Conceitos essenciais
Jointly learning context representations and policy enables improved zero-shot generalization in reinforcement learning.
Resumo
This paper proposes a novel reinforcement learning (RL) algorithm that jointly learns context representations and policy to improve zero-shot generalization. The key insights are:
- Inferring context from past experiences is more effective when the context representation is tailored to the specific policy being learned, rather than the full transition dynamics.
- By backpropagating the policy loss through the context encoder, the learned context embeddings capture information relevant to the current policy, enabling better adaptation to unseen environments.
- Experiments across multiple simulated environments show that the proposed joint learning approach outperforms prior context-learning techniques in zero-shot generalization settings, particularly in more complex environments like Ant.
- The learned context embeddings are shown to better capture the underlying changes in the environment dynamics compared to a decoupled context learning approach.

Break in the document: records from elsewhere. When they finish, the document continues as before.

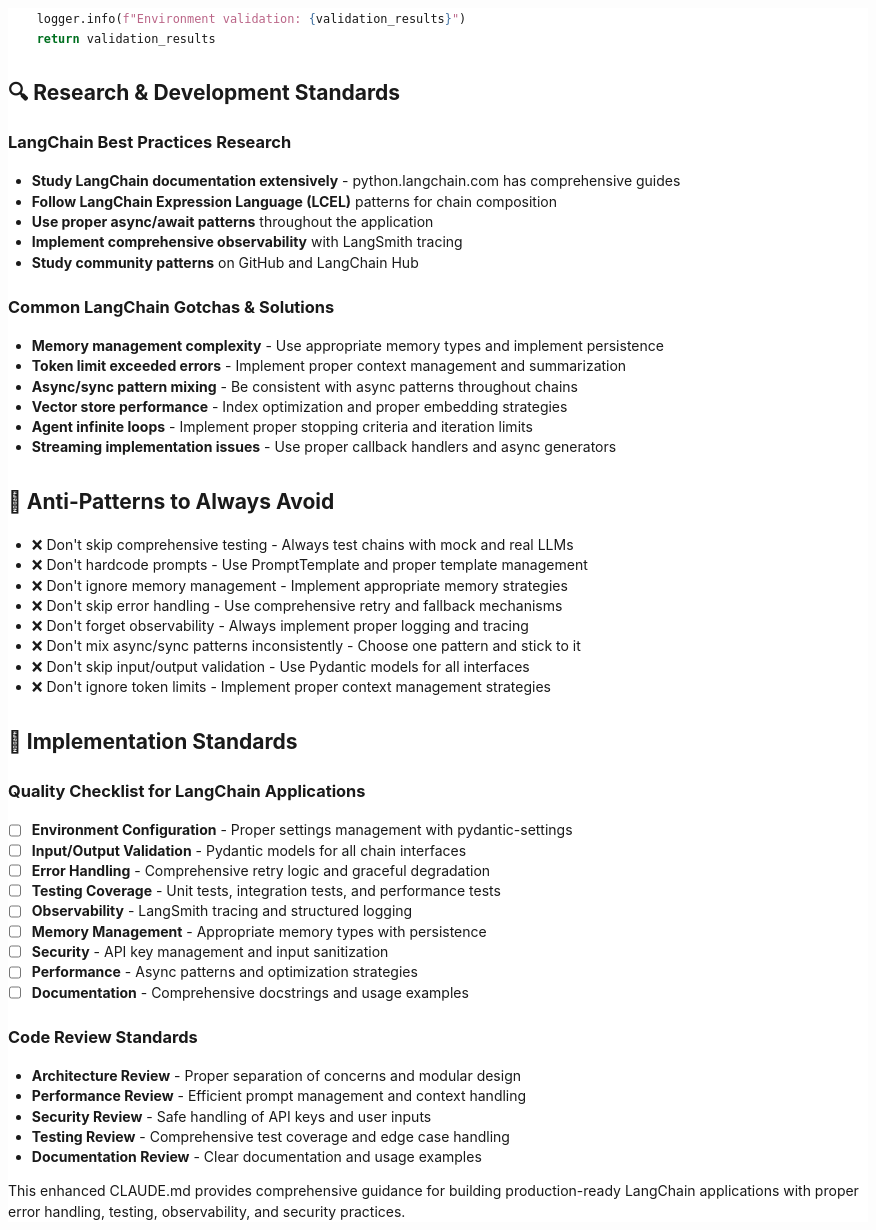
 ```python
    logger.info(f"Environment validation: {validation_results}")
    return validation_results
```

## 🔍 Research & Development Standards

### LangChain Best Practices Research
- **Study LangChain documentation extensively** - python.langchain.com has comprehensive guides
- **Follow LangChain Expression Language (LCEL)** patterns for chain composition
- **Use proper async/await patterns** throughout the application
- **Implement comprehensive observability** with LangSmith tracing
- **Study community patterns** on GitHub and LangChain Hub

### Common LangChain Gotchas & Solutions
- **Memory management complexity** - Use appropriate memory types and implement persistence
- **Token limit exceeded errors** - Implement proper context management and summarization
- **Async/sync pattern mixing** - Be consistent with async patterns throughout chains
- **Vector store performance** - Index optimization and proper embedding strategies
- **Agent infinite loops** - Implement proper stopping criteria and iteration limits
- **Streaming implementation issues** - Use proper callback handlers and async generators

## 🚫 Anti-Patterns to Always Avoid

- ❌ Don't skip comprehensive testing - Always test chains with mock and real LLMs
- ❌ Don't hardcode prompts - Use PromptTemplate and proper template management
- ❌ Don't ignore memory management - Implement appropriate memory strategies
- ❌ Don't skip error handling - Use comprehensive retry and fallback mechanisms
- ❌ Don't forget observability - Always implement proper logging and tracing
- ❌ Don't mix async/sync patterns inconsistently - Choose one pattern and stick to it
- ❌ Don't skip input/output validation - Use Pydantic models for all interfaces
- ❌ Don't ignore token limits - Implement proper context management strategies

## 🎯 Implementation Standards

### Quality Checklist for LangChain Applications
- [ ] **Environment Configuration** - Proper settings management with pydantic-settings
- [ ] **Input/Output Validation** - Pydantic models for all chain interfaces
- [ ] **Error Handling** - Comprehensive retry logic and graceful degradation
- [ ] **Testing Coverage** - Unit tests, integration tests, and performance tests
- [ ] **Observability** - LangSmith tracing and structured logging
- [ ] **Memory Management** - Appropriate memory types with persistence
- [ ] **Security** - API key management and input sanitization
- [ ] **Performance** - Async patterns and optimization strategies
- [ ] **Documentation** - Comprehensive docstrings and usage examples

### Code Review Standards
- **Architecture Review** - Proper separation of concerns and modular design
- **Performance Review** - Efficient prompt management and context handling
- **Security Review** - Safe handling of API keys and user inputs
- **Testing Review** - Comprehensive test coverage and edge case handling
- **Documentation Review** - Clear documentation and usage examples

This enhanced CLAUDE.md provides comprehensive guidance for building production-ready LangChain applications with proper error handling, testing, observability, and security practices.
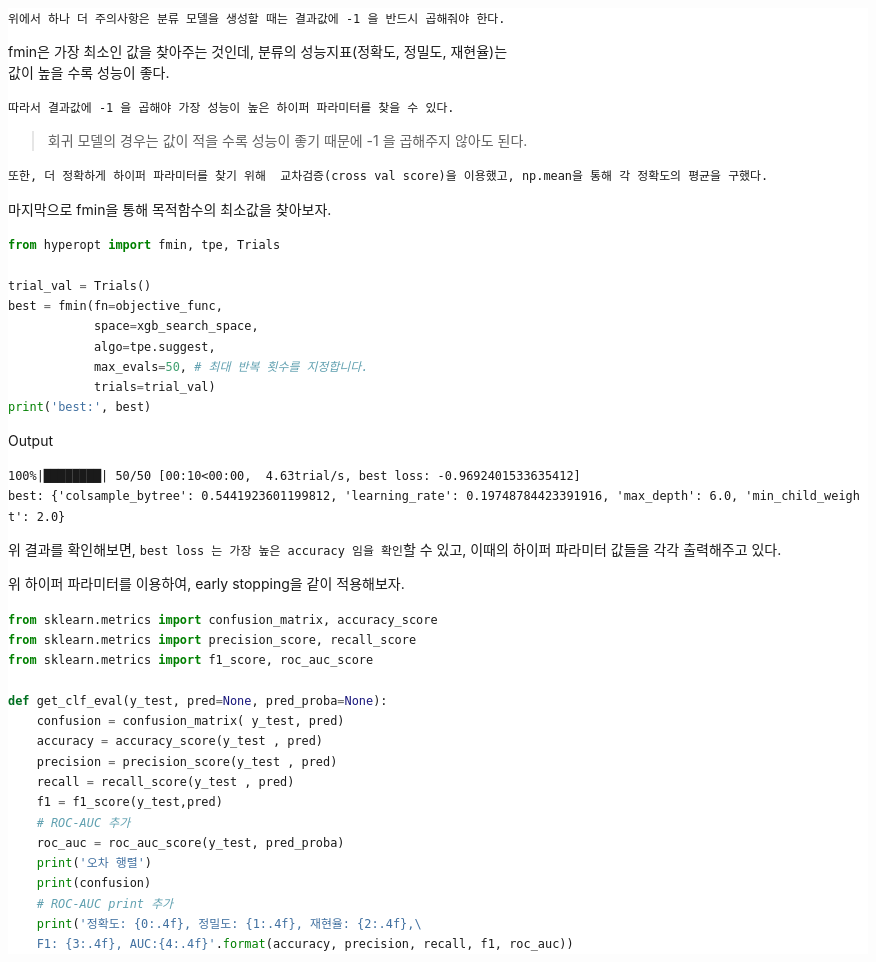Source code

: `위에서 하나 더 주의사항은 분류 모델을 생성할 때는 결과값에 -1 을 반드시 곱해줘야 한다.`   

fmin은 가장 최소인 값을 찾아주는 것인데, 분류의 성능지표(정확도, 정밀도, 재현율)는  
값이 높을 수록 성능이 좋다.   

`따라서 결과값에 -1 을 곱해야 가장 성능이 높은 하이퍼 파라미터를 찾을 수 있다.`    

> 회귀 모델의 경우는 값이 적을 수록 성능이 좋기 때문에 -1 을 곱해주지 않아도 된다.   

`또한, 더 정확하게 하이퍼 파라미터를 찾기 위해 
교차검증(cross val score)을 이용했고, np.mean을 통해 각 정확도의 평균을 구했다.`    

마지막으로 fmin을 통해 목적함수의 최소값을 찾아보자.   

```python   
from hyperopt import fmin, tpe, Trials

trial_val = Trials()
best = fmin(fn=objective_func,
            space=xgb_search_space,
            algo=tpe.suggest,
            max_evals=50, # 최대 반복 횟수를 지정합니다.
            trials=trial_val)
print('best:', best)
```

Output   

```
100%|████████| 50/50 [00:10<00:00,  4.63trial/s, best loss: -0.9692401533635412]
best: {'colsample_bytree': 0.5441923601199812, 'learning_rate': 0.19748784423391916, 'max_depth': 6.0, 'min_child_weight': 2.0}
```

위 결과를 확인해보면, `best loss 는 가장 높은 accuracy 임을 확인`할 수 있고, 
    이때의 하이퍼 파라미터 값들을 각각 출력해주고 있다.   

위 하이퍼 파라미터를 이용하여, early stopping을 같이 적용해보자.   

```python
from sklearn.metrics import confusion_matrix, accuracy_score
from sklearn.metrics import precision_score, recall_score
from sklearn.metrics import f1_score, roc_auc_score

def get_clf_eval(y_test, pred=None, pred_proba=None):
    confusion = confusion_matrix( y_test, pred)
    accuracy = accuracy_score(y_test , pred)
    precision = precision_score(y_test , pred)
    recall = recall_score(y_test , pred)
    f1 = f1_score(y_test,pred)
    # ROC-AUC 추가 
    roc_auc = roc_auc_score(y_test, pred_proba)
    print('오차 행렬')
    print(confusion)
    # ROC-AUC print 추가
    print('정확도: {0:.4f}, 정밀도: {1:.4f}, 재현율: {2:.4f},\
    F1: {3:.4f}, AUC:{4:.4f}'.format(accuracy, precision, recall, f1, roc_auc))
```
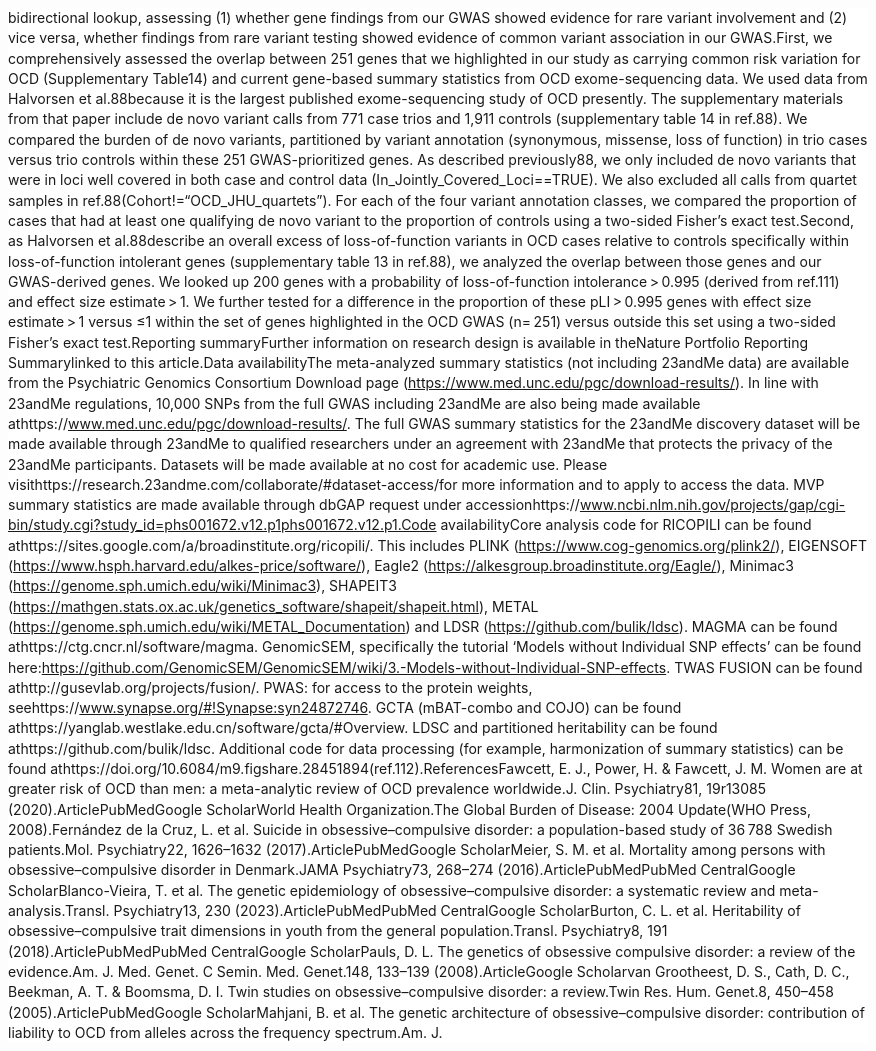 bidirectional lookup, assessing (1) whether gene findings from our GWAS showed evidence for rare variant involvement and (2) vice versa, whether findings from rare variant testing showed evidence of common variant association in our GWAS.First, we comprehensively assessed the overlap between 251 genes that we highlighted in our study as carrying common risk variation for OCD (Supplementary Table14) and current gene-based summary statistics from OCD exome-sequencing data. We used data from Halvorsen et al.88because it is the largest published exome-sequencing study of OCD presently. The supplementary materials from that paper include de novo variant calls from 771 case trios and 1,911 controls (supplementary table 14 in ref.88). We compared the burden of de novo variants, partitioned by variant annotation (synonymous, missense, loss of function) in trio cases versus trio controls within these 251 GWAS-prioritized genes. As described previously88, we only included de novo variants that were in loci well covered in both case and control data (In_Jointly_Covered_Loci==TRUE). We also excluded all calls from quartet samples in ref.88(Cohort!=“OCD_JHU_quartets”). For each of the four variant annotation classes, we compared the proportion of cases that had at least one qualifying de novo variant to the proportion of controls using a two-sided Fisher’s exact test.Second, as Halvorsen et al.88describe an overall excess of loss-of-function variants in OCD cases relative to controls specifically within loss-of-function intolerant genes (supplementary table 13 in ref.88), we analyzed the overlap between those genes and our GWAS-derived genes. We looked up 200 genes with a probability of loss-of-function intolerance > 0.995 (derived from ref.111) and effect size estimate > 1. We further tested for a difference in the proportion of these pLI > 0.995 genes with effect size estimate > 1 versus ≤1 within the set of genes highlighted in the OCD GWAS (n= 251) versus outside this set using a two-sided Fisher’s exact test.Reporting summaryFurther information on research design is available in theNature Portfolio Reporting Summarylinked to this article.Data availabilityThe meta-analyzed summary statistics (not including 23andMe data) are available from the Psychiatric Genomics Consortium Download page (https://www.med.unc.edu/pgc/download-results/). In line with 23andMe regulations, 10,000 SNPs from the full GWAS including 23andMe are also being made available athttps://www.med.unc.edu/pgc/download-results/. The full GWAS summary statistics for the 23andMe discovery dataset will be made available through 23andMe to qualified researchers under an agreement with 23andMe that protects the privacy of the 23andMe participants. Datasets will be made available at no cost for academic use. Please visithttps://research.23andme.com/collaborate/#dataset-access/for more information and to apply to access the data. MVP summary statistics are made available through dbGAP request under accessionhttps://www.ncbi.nlm.nih.gov/projects/gap/cgi-bin/study.cgi?study_id=phs001672.v12.p1phs001672.v12.p1.Code availabilityCore analysis code for RICOPILI can be found athttps://sites.google.com/a/broadinstitute.org/ricopili/. This includes PLINK (https://www.cog-genomics.org/plink2/), EIGENSOFT (https://www.hsph.harvard.edu/alkes-price/software/), Eagle2 (https://alkesgroup.broadinstitute.org/Eagle/), Minimac3 (https://genome.sph.umich.edu/wiki/Minimac3), SHAPEIT3 (https://mathgen.stats.ox.ac.uk/genetics_software/shapeit/shapeit.html), METAL (https://genome.sph.umich.edu/wiki/METAL_Documentation) and LDSR (https://github.com/bulik/ldsc). MAGMA can be found athttps://ctg.cncr.nl/software/magma. GenomicSEM, specifically the tutorial ‘Models without Individual SNP effects’ can be found here:https://github.com/GenomicSEM/GenomicSEM/wiki/3.-Models-without-Individual-SNP-effects. TWAS FUSION can be found athttp://gusevlab.org/projects/fusion/. PWAS: for access to the protein weights, seehttps://www.synapse.org/#!Synapse:syn24872746. GCTA (mBAT-combo and COJO) can be found athttps://yanglab.westlake.edu.cn/software/gcta/#Overview. LDSC and partitioned heritability can be found athttps://github.com/bulik/ldsc. Additional code for data processing (for example, harmonization of summary statistics) can be found athttps://doi.org/10.6084/m9.figshare.28451894(ref.112).ReferencesFawcett, E. J., Power, H. & Fawcett, J. M. Women are at greater risk of OCD than men: a meta-analytic review of OCD prevalence worldwide.J. Clin. Psychiatry81, 19r13085 (2020).ArticlePubMedGoogle ScholarWorld Health Organization.The Global Burden of Disease: 2004 Update(WHO Press, 2008).Fernández de la Cruz, L. et al. Suicide in obsessive–compulsive disorder: a population-based study of 36 788 Swedish patients.Mol. Psychiatry22, 1626–1632 (2017).ArticlePubMedGoogle ScholarMeier, S. M. et al. Mortality among persons with obsessive–compulsive disorder in Denmark.JAMA Psychiatry73, 268–274 (2016).ArticlePubMedPubMed CentralGoogle ScholarBlanco-Vieira, T. et al. The genetic epidemiology of obsessive–compulsive disorder: a systematic review and meta-analysis.Transl. Psychiatry13, 230 (2023).ArticlePubMedPubMed CentralGoogle ScholarBurton, C. L. et al. Heritability of obsessive–compulsive trait dimensions in youth from the general population.Transl. Psychiatry8, 191 (2018).ArticlePubMedPubMed CentralGoogle ScholarPauls, D. L. The genetics of obsessive compulsive disorder: a review of the evidence.Am. J. Med. Genet. C Semin. Med. Genet.148, 133–139 (2008).ArticleGoogle Scholarvan Grootheest, D. S., Cath, D. C., Beekman, A. T. & Boomsma, D. I. Twin studies on obsessive–compulsive disorder: a review.Twin Res. Hum. Genet.8, 450–458 (2005).ArticlePubMedGoogle ScholarMahjani, B. et al. The genetic architecture of obsessive–compulsive disorder: contribution of liability to OCD from alleles across the frequency spectrum.Am. J.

Overall, this work represents a significant step towards creating more autonomous and versatile RL agents that can effectively adapt to diverse real-world tasks without additional training.
Estatísticas
The paper reports the following key metrics:
Episodic return (area under the curve) during training across different environments
Interquartile mean (IQM) of normalized scores in interpolation and extrapolation settings for zero-shot generalization evaluation
Mean squared error of predicting the ground-truth context from the learned context embeddings
Citações
"By jointly optimizing the context and policy representations, jcpl can discover latent embeddings that encode relevant information about the varying transition dynamics, facilitating improved generalization."
"Our approach of jointly learning behavior-specific context embeddings directly addresses this open question and demonstrates improved generalization performance, especially in complex environments like Ant."